Pull out every line of the listing below that contains the string "depth", and copy each one in full.

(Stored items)
'''

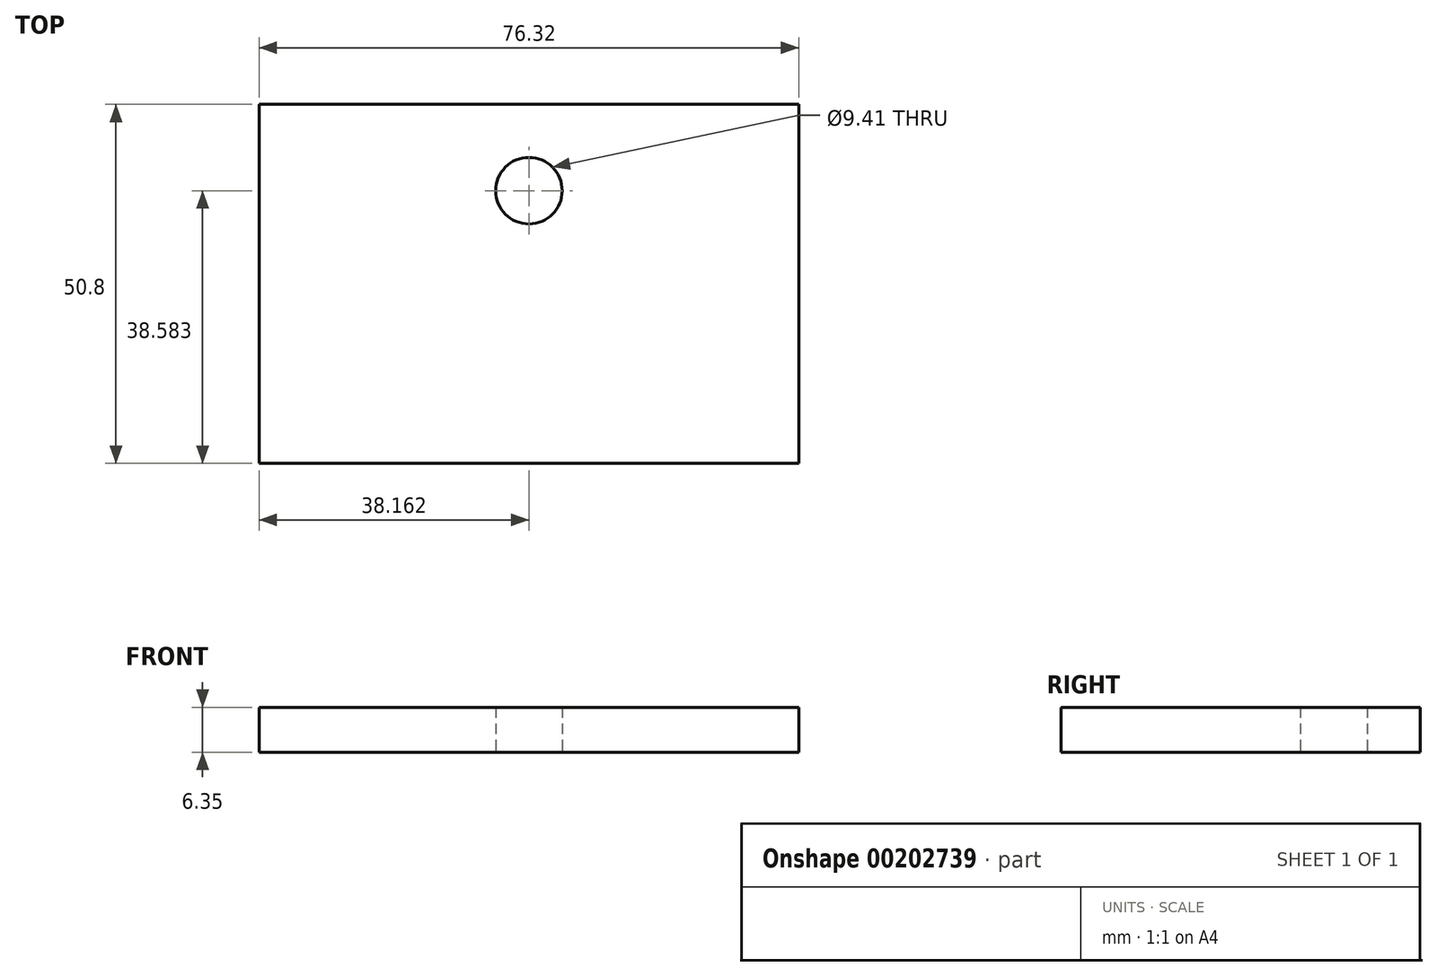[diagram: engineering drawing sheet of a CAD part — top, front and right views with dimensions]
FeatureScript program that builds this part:
annotation { "Feature Type Name" : "Feature", "Feature Type Description" : "" }
export const myFeature = defineFeature(function(context is Context, id is Id, definition is map)
    precondition{}
    {
        {
            var Q0;
            Q0=qCreatedBy(makeId("Top.planeOp"),FACE);
            var sketch = newSketch(context, id + "F0", { "sketchPlane" : qUnion([Q0])});
            skLineSegment(sketch, "E0.bottom", {"start": v(-33.89, 21.9) * mm, "end": v(42.43, 21.9) * mm});
            skLineSegment(sketch, "E0.top", {"start": v(-33.89, -28.9) * mm, "end": v(42.43, -28.9) * mm});
            skLineSegment(sketch, "E0.left", {"start": v(-33.89, 21.9) * mm, "end": v(-33.89, -28.9) * mm});
            skLineSegment(sketch, "E0.right", {"start": v(42.43, 21.9) * mm, "end": v(42.43, -28.9) * mm});
            skSolve(sketch);
        }
        {
            var Q0;
            Q0 = qSketchRegion(id + "F0", true);
            extrude(context, id + "F1", {"entities" : qUnion([Q0]), "depth" : 6.35 * mm});
        }
        {
            var Q0;
            Q0=makeQuery(id+"F1.opExtrude","CAP_FACE",FACE,{"disambiguationData":[OSD([sQuery(id+"F0.wireOp",EDGE,"E0.bottom"),sQuery(id+"F0.wireOp",EDGE,"E0.top"),sQuery(id+"F0.wireOp",EDGE,"E0.left"),sQuery(id+"F0.wireOp",EDGE,"E0.right")])],"isStart":false});
            var sketch = newSketch(context, id + "F2", { "sketchPlane" : qUnion([Q0])});
            skLineSegment(sketch, "E1", {"start": v(4.27, 21.9) * mm, "end": v(4.27, -28.9) * mm, "construction": true});
            skCircle(sketch, "E2", {"center": v(4.27, 9.7) * mm, "radius": 4.7 * mm});
            skSolve(sketch);
        }
        {
            var Q0;
            Q0=makeQuery(id+"F2.imprint","IMPRINT",FACE,{"disambiguationData":[TD([[makeQuery(id+"F2.imprint","IMPRINT",EDGE,{"derivedFrom":sQuery(id+"F2.wireOp",EDGE,"E2")}),1.0]])]});
            var Q1;
            Q1 = qSketchRegion(id + "F4", true);
            extrude(context, id + "F3", {"entities" : qUnion([Q0, Q1]), "operationType" : NewBodyOperationType.REMOVE, "endBound" : BoundingType.THROUGH_ALL, "depth" : 25.4 * mm, "hasSecondDirection" : true, "secondDirectionBound" : SecondDirectionBoundingType.THROUGH_ALL, "secondDirectionOppositeDirection" : true, "secondDirectionDepth" : 25.4 * mm});
        }
    });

'''

Solution for this problem:
            extrude(context, id + "F1", {"entities" : qUnion([Q0]), "depth" : 6.35 * mm});
            extrude(context, id + "F3", {"entities" : qUnion([Q0, Q1]), "operationType" : NewBodyOperationType.REMOVE, "endBound" : BoundingType.THROUGH_ALL, "depth" : 25.4 * mm, "hasSecondDirection" : true, "secondDirectionBound" : SecondDirectionBoundingType.THROUGH_ALL, "secondDirectionOppositeDirection" : true, "secondDirectionDepth" : 25.4 * mm});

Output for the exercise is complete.